Instructions to follow -
A faithful copy of all the data is required; pictures should not be included.

Stored data -
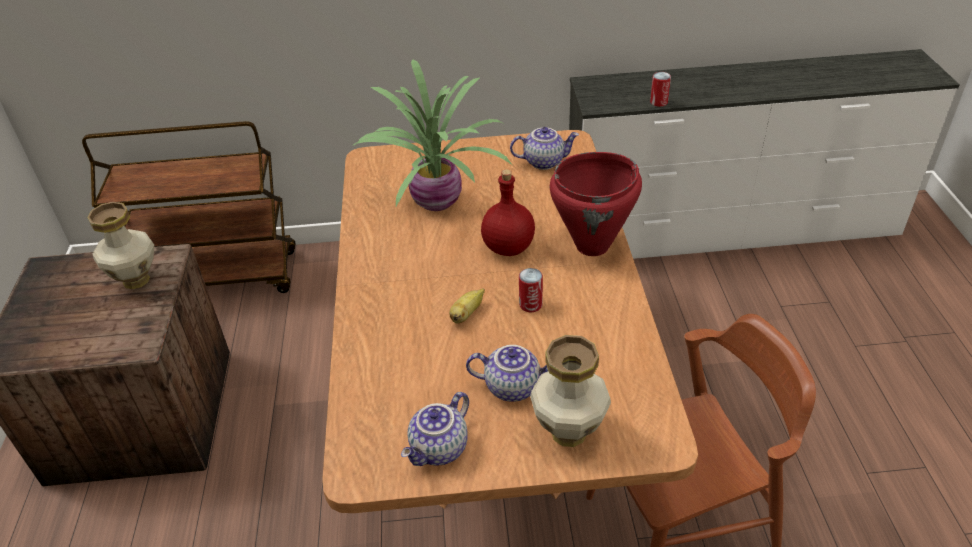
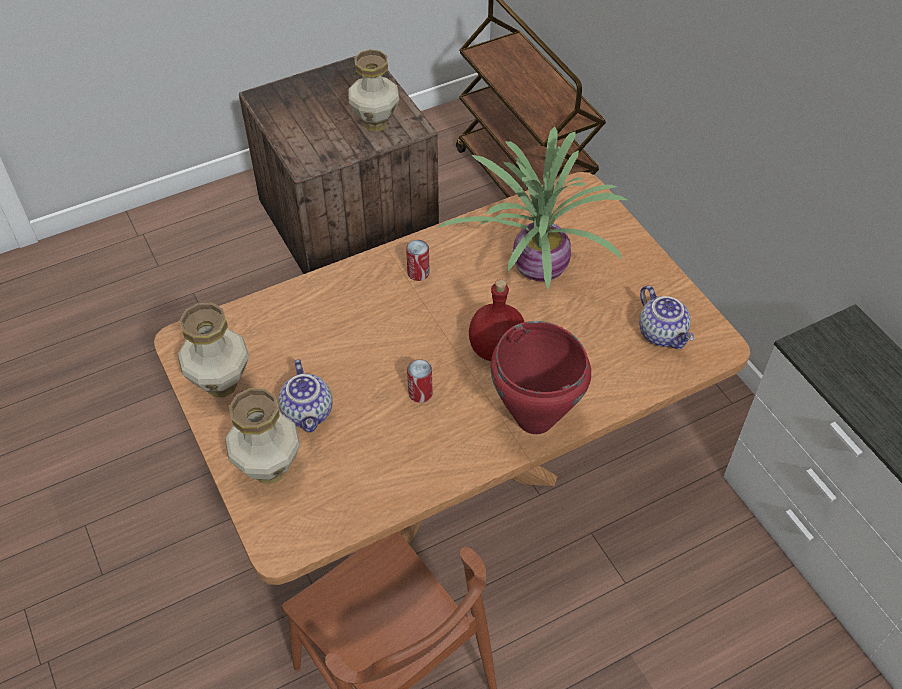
camera: 65 degrees right, 10 degrees up
teapot [401,392,469,466] -> vase [178,303,249,397]
banana [449,288,485,324] -> none
can [650,72,671,107] -> can moved to [406,240,430,281]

Exercise solution -
camera: 65 degrees right, 10 degrees up
teapot [401,392,469,466] -> vase [178,303,249,397]
banana [449,288,485,324] -> none
can [650,72,671,107] -> can moved to [406,240,430,281]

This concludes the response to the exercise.